Oyster Cove


Aborigines at Oyster Cove, photographed by Bishop Nixon, 1858 (W.L. Crowther Library)

In 1847, 47 Tasmanian Aboriginal people incarcerated for fifteen years at Wybalenna on Flinders Island arrived to take up forced residency at Oyster Cove station, an ex-convict government settlement 35 miles south of Hobart. The arrivals consisted of 5 boys, 5 girls, 23 women and 14 men, all who remained of some 200 Tasmanian Aboriginal people who had been compulsorily and officially removed from across Tasmania. Their return was officially recorded as a budgetary measure, but could also be viewed as a means to allay guilt for what non-Aboriginal people viewed as the 'last' of a distinct race dying outside their home territory to which they had continually asked to return.

There was outrage at the return to mainland Tasmania of its original inhabitants. Tasmanian pastoralists recalled bloody skirmishes, and held a special meeting to protest the advent of 'these savages to their primitive home'. In part responding to these fears, the government described the non-threatening state of the thirteen Aboriginal men, saying they had either been reared by Europeans or worked for them, had lived for fifteen years 'in civilised habits' and 'are almost all addicted to gardening'. On arrival, eight children were removed to the Queen's Orphan Asylum in Hobart, and it is not known what eventually became of four of them.

In bringing this group of mostly aged or incapacitated Aboriginal people back to mainland Tasmania, the government disregarded the growing population of Aboriginal people living across the Furneaux Islands but outside the official Wybalenna settlement. These outcasts were considered separate by dint of their so-called hybridity of parentage, language and customs. These differences provided the means of exclusion from any recompense due for their own, their parents' and their grandparents' losses, including country, resulting from European invasion.

Upon arrival at Oyster Cove, the newcomers performed ceremonies. This may have boded well except that the site was damp and unhealthy, proper maintenance was never undertaken, provisions were poor and non-Aboriginal administration was inadequate. Local game was eliminated rapidly. Over the next few years the Aboriginal population declined in health, spirit and number, though some undertook extended hunting trips, in one instance to South Cape in 1848 and another walking to Port Davey during a six-week absence in 1860. Other activities included general hunting and food gathering, traditional medicinal practices, diving on wrecks to procure lost goods for payment, fishing, shell necklace making and fibre practices, gardening, collecting firewood, frequenting local taverns, tending their thirty dogs, being constantly visited by outsiders and occasionally attending events in Hobart town. Five men went on whaling voyages. By 1851, 13 of the 46 had passed away. In 1855 John Dandridge took charge and improved care, despite the government halving its expenditure. This kindness was too little, too late and the population continued to decline. By 1859 only twelve people remained.

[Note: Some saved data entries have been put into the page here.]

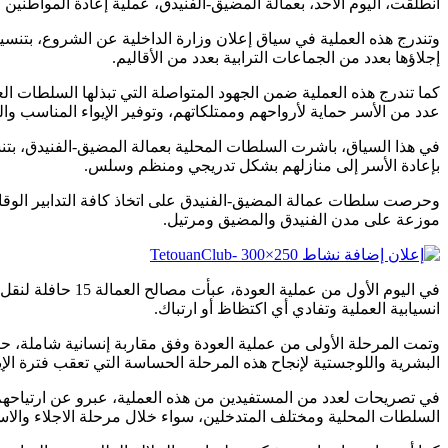
انطلقت، اليوم الأحد، بعمالة المضيق-الفنيدق، عملية إعادة المواطنين 
وتندرج هذه العملية في سياق إعلان وزارة الداخلية عن الشروع، بتنسي
إجلاؤها بعدد من الجماعات الترابية بعدد من الأقاليم.
كما تندرج هذه العملية ضمن الجهود المتواصلة التي تبذلها السلطات الع
عدد من الأسر حماية لأرواحهم وممتلكاتهم، وتوفير الإيواء المناسب و
في هذا السياق، باشرت السلطات المحلية بعمالة المضيق-الفنيدق، بتنس
بإعادة الأسر إلى منازلهم بشكل تدريجي ومنظم وسلس.
موزعة على مدن الفنيدق والمضيق ومرتيل.
في اليوم الأول م
انسيابية العملية وتفادي أي اكتظاظ أو ارتباك.
وتمت المرحلة الأولى من عملية العودة وفق مقاربة إنسانية شاملة،
البشرية واللوجستية لإنجاح هذه المرحلة الحساسة التي تعقب فترة الإيو
في تصريحات لعدد من المستفيدين من هذه العملية، عبرو عن ارتياحهم 
السلطات المحلية ومختلف المتدخلين، سواء خلال مرحلة الاجلاء والاستقبا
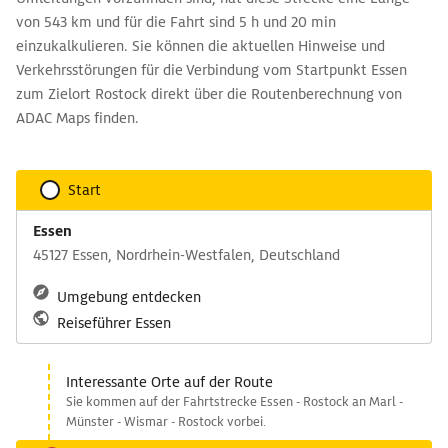
von 543 km und für die Fahrt sind 5 h und 20 min
einzukalkulieren. Sie können die aktuellen Hinweise und
Verkehrsstörungen für die Verbindung vom Startpunkt Essen
zum Zielort Rostock direkt über die Routenberechnung von
ADAC Maps finden.
Start
Essen
45127 Essen, Nordrhein-Westfalen, Deutschland
Umgebung entdecken
Reiseführer Essen
Interessante Orte auf der Route
Sie kommen auf der Fahrtstrecke Essen - Rostock an Marl -
Münster - Wismar - Rostock vorbei.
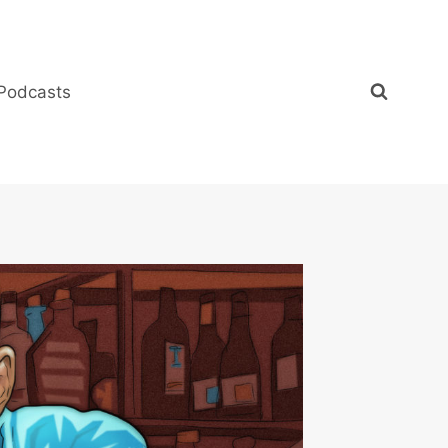
Podcasts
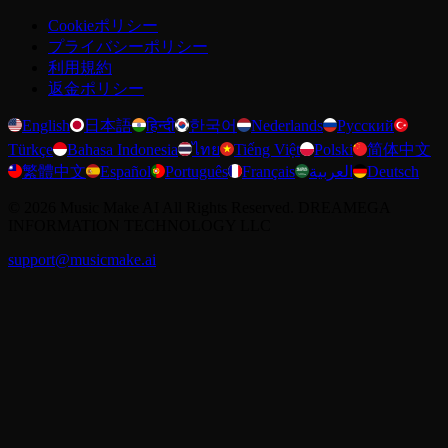
Cookieポリシー
プライバシーポリシー
利用規約
返金ポリシー
English
日本語
हिन्दी
한국어
Nederlands
Русский
Türkçe
Bahasa Indonesia
ไทย
Tiếng Việt
Polski
简体中文
繁體中文
Español
Português
Français
العربية
Deutsch
©
2026
Music Make AI
All Rights Reserved. DREAMEGA
INFORMATION TECHNOLOGY LLC
support@musicmake.ai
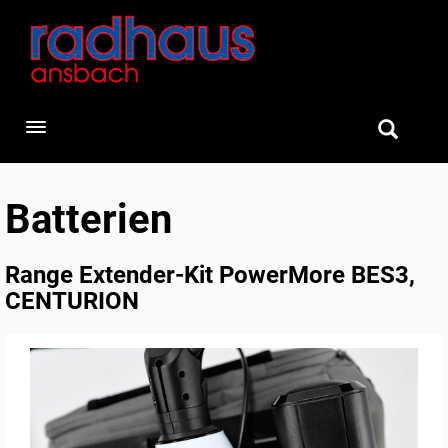
Toggle navigation
Batterien
Range Extender-Kit PowerMore BES3,
CENTURION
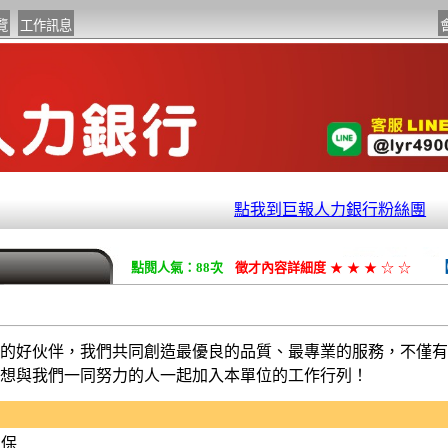
點我到巨報人力銀行粉絲團
點閱人氣：88次
徵才內容詳細度
★
★
★
☆
☆
的好伙伴，我們共同創造最優良的品質、最專業的服務，不僅有
想與我們一同努力的人一起加入本單位的工作行列！
團保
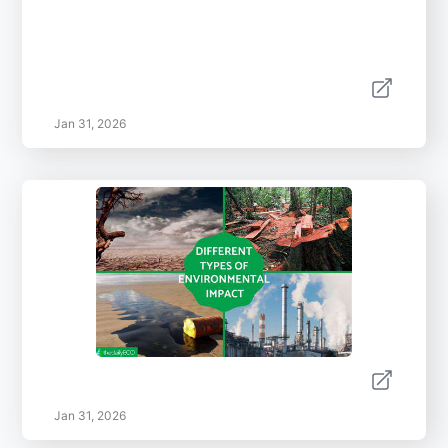
Jan 31, 2026
Jan 31, 2026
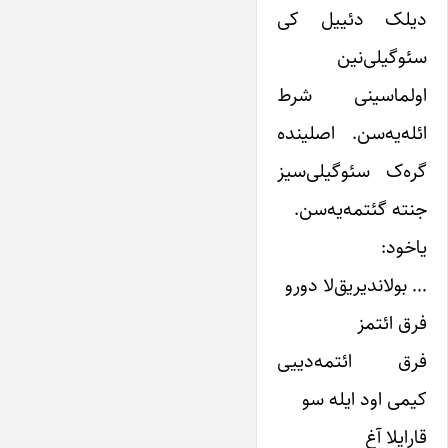
دیلک دئییل کی
سئوگیلی‌نین
اولماسینی شرط
ائله‌یه‌سن. اصلینده
گره‌ک سئوگیلی‌سیز
جنته گئتمه‌یه‌سن.
یاخود:
… بولاندیریق‌لا دورو
فرق ائتمز
فرق ائتمه‌دییی
کیمی اود ایله سو
قارایلا آغ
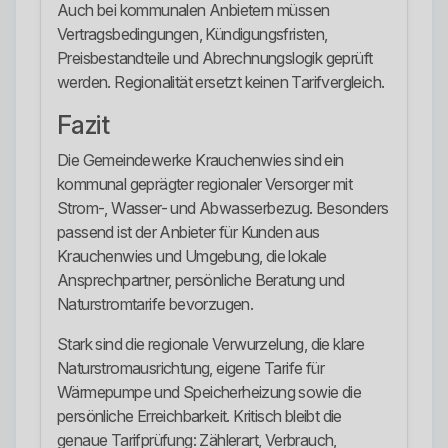
Auch bei kommunalen Anbietern müssen
Vertragsbedingungen, Kündigungsfristen,
Preisbestandteile und Abrechnungslogik geprüft
werden. Regionalität ersetzt keinen Tarifvergleich.
Fazit
Die Gemeindewerke Krauchenwies sind ein
kommunal geprägter regionaler Versorger mit
Strom-, Wasser- und Abwasserbezug. Besonders
passend ist der Anbieter für Kunden aus
Krauchenwies und Umgebung, die lokale
Ansprechpartner, persönliche Beratung und
Naturstromtarife bevorzugen.
Stark sind die regionale Verwurzelung, die klare
Naturstromausrichtung, eigene Tarife für
Wärmepumpe und Speicherheizung sowie die
persönliche Erreichbarkeit. Kritisch bleibt die
genaue Tarifprüfung: Zählerart, Verbrauch,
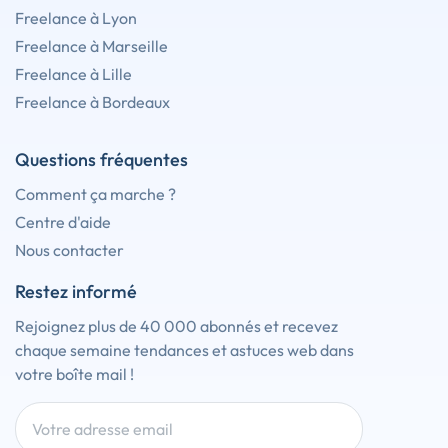
Freelance à Lyon
Freelance à Marseille
Freelance à Lille
Freelance à Bordeaux
Questions fréquentes
Comment ça marche ?
Centre d'aide
Nous contacter
Restez informé
Rejoignez plus de 40 000 abonnés et recevez
chaque semaine tendances et astuces web dans
votre boîte mail !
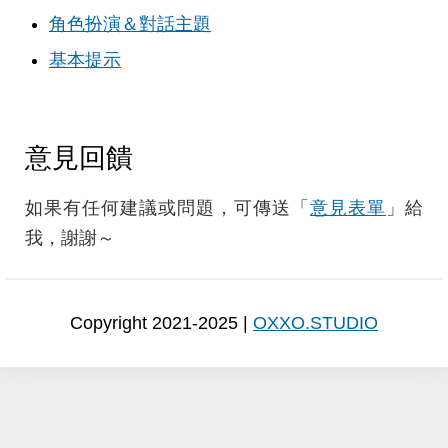
角色扮演＆對話主題
基本提示
意見回饋
如果有任何建議或問題，可傳送「
意見表單
」給
我，謝謝～
Copyright 2021-2025 |
OXXO.STUDIO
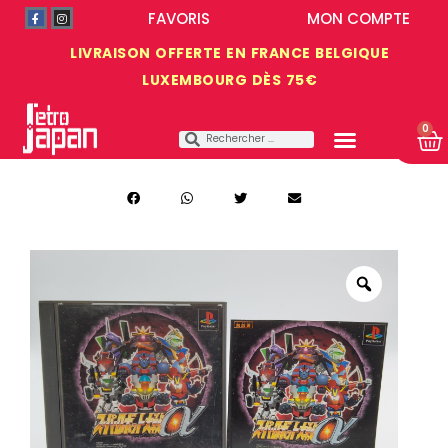
FAVORIS
MON COMPTE
LIVRAISON OFFERTE EN FRANCE BELGIQUE
LUXEMBOURG DÈS 75€
0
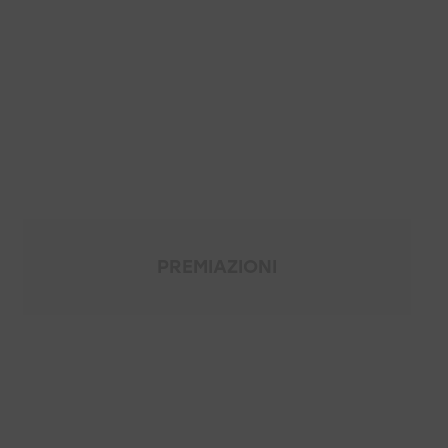
PREMIAZIONI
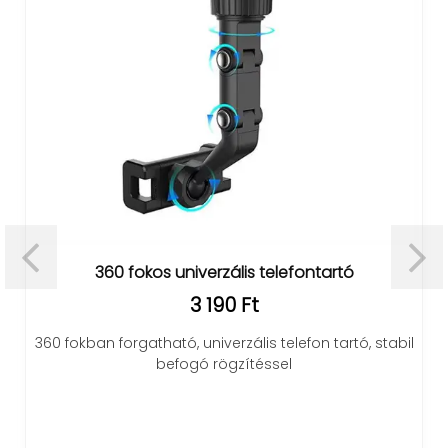
360 fokos univerzális telefontartó
3 190 Ft
360 fokban forgatható, univerzális telefon tartó, stabil
befogó rögzítéssel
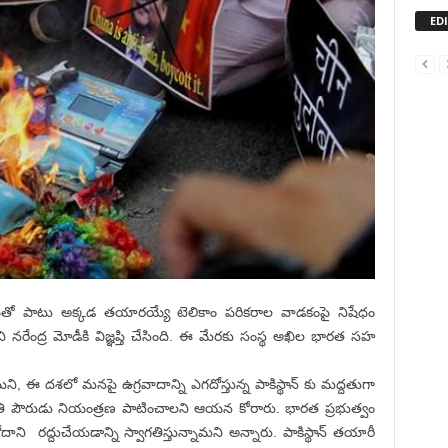
ED
లతో పాటు అక్కడ తయారయ్యే టెలికాం పరికరాల వాడకంపై నిషేధం
 నరేంద్ర మోడీకి విజ్ఞప్తి చేసింది. ఈ మేరకు సంస్థ అఖిల భారత సహ
ని, ఈ దశలో మనపై ఉగ్రవాదాన్ని ఎగదోస్తున్న పాకిస్థాన్ కు మద్దతుగా
ా ప్రతి పౌరుడు నియంత్రణ పాటించాలని ఆయన కోరారు. భారత ప్రభుత్వం
దాని రద్దుచేయడాన్ని స్వాగతిస్తున్నామని అన్నారు. పాకిస్థాన్ తయారీ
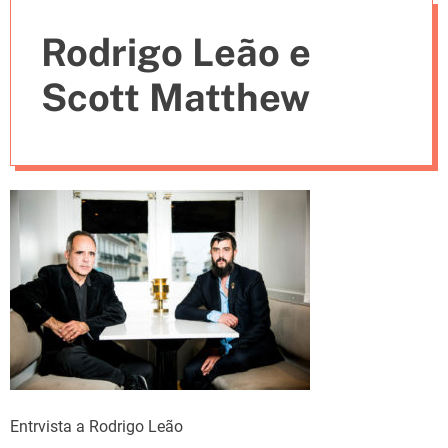
e
Rodrigo Leão e
s
Scott Matthew
Entrvista a Rodrigo Leão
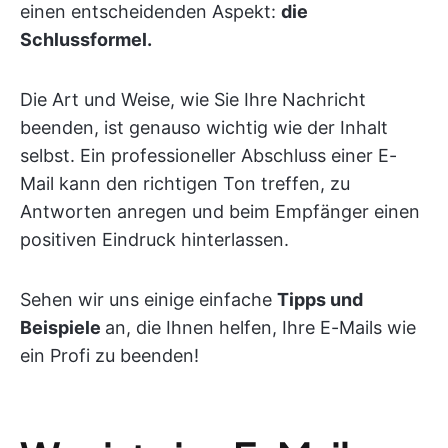
einen entscheidenden Aspekt:
die
Schlussformel.
Die Art und Weise, wie Sie Ihre Nachricht
beenden, ist genauso wichtig wie der Inhalt
selbst. Ein professioneller Abschluss einer E-
Mail kann den richtigen Ton treffen, zu
Antworten anregen und beim Empfänger einen
positiven Eindruck hinterlassen.
Sehen wir uns einige einfache
Tipps und
Beispiele
an, die Ihnen helfen, Ihre E-Mails wie
ein Profi zu beenden!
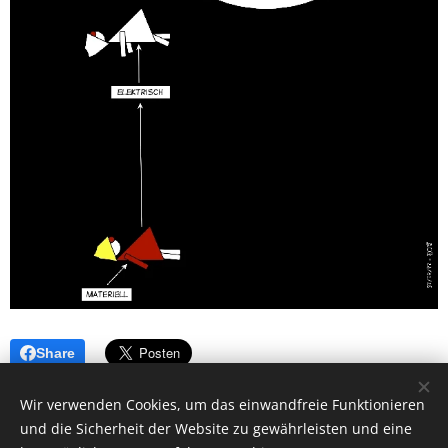
Share
Wir verwenden Cookies, um das einwandfreie Funktionieren
und die Sicherheit der Website zu gewährleisten und eine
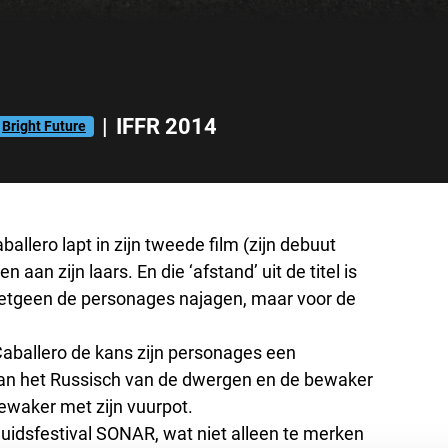
|
IFFR 2014
Bright Future
ballero lapt in zijn tweede film (zijn debuut
an zijn laars. En die ‘afstand’ uit de titel is
hetgeen de personages najagen, maar voor de
Caballero de kans zijn personages een
 van het Russisch van de dwergen en de bewaker
bewaker met zijn vuurpot.
luidsfestival SONAR, wat niet alleen te merken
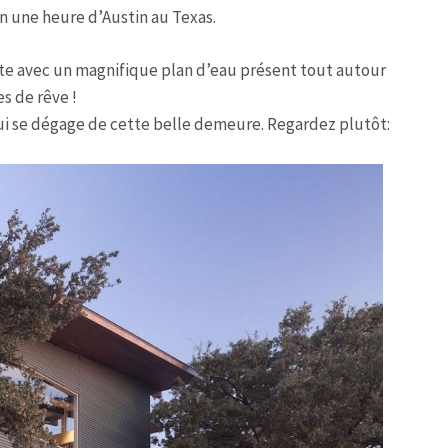
on une heure d’Austin au Texas.
nte avec un magnifique plan d’eau présent tout autour
s de rêve !
i se dégage de cette belle demeure. Regardez plutôt:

Oyster Cove was occupied by Aboriginal people until it succumbed to heavy flooding in the winter of 1874. The site was then abandoned. The last remaining Aboriginal inhabitant, Truganini, a Nuenone woman whose country was Bruny Island opposite Oyster Cove, was moved to Hobart and lived for the remaining two years of her life with Mrs Dandridge, wife of the former superintendent.

Oyster Cove today symbolises the unity and resolve of Tasmanian Aboriginal people to redress wrongs of the past by political means. In 1981, the state government proclaimed 30.3 hectares of the Oyster Cove Station an historic site. In 1984 the Tasmanian Aboriginal Centre occupied Oyster Cove and claimed land rights for the site. After several attempts, in 1995, 10 hectares at Oyster Cove were among the 3800 hectares transferred to the Tasmanian Aboriginal people.

Today, Oyster Cove is a peaceful place, surprising considering its fraught history. Each year the Tasmanian Aboriginal Centre hosts the Oyster Cove Festival – a day of community, music, food and remembrance. Having this place, where many of the Old People spent their last days, under Aboriginal care is an affirmation of the cultural and spiritual responsibility of Aboriginal people to maintain and build relationships with their people and country.

Further reading: AOT, CO 280/133 pp 146–86, roll 502; Examiner, 2 October 1847; N Plomley (ed), Weep in silence, Sandy Bay, 1987; L Ryan, The Aboriginal Tasmanians, Brisbane, 1996; C Fulton, 'Oyster Cove', Puggana News 26, 1987; G Lennox, Oyster Cove Historic Site, Hobart, 1984; W Denison, Varieties of vice-regal life, London, 1870, and Hobart, 2004.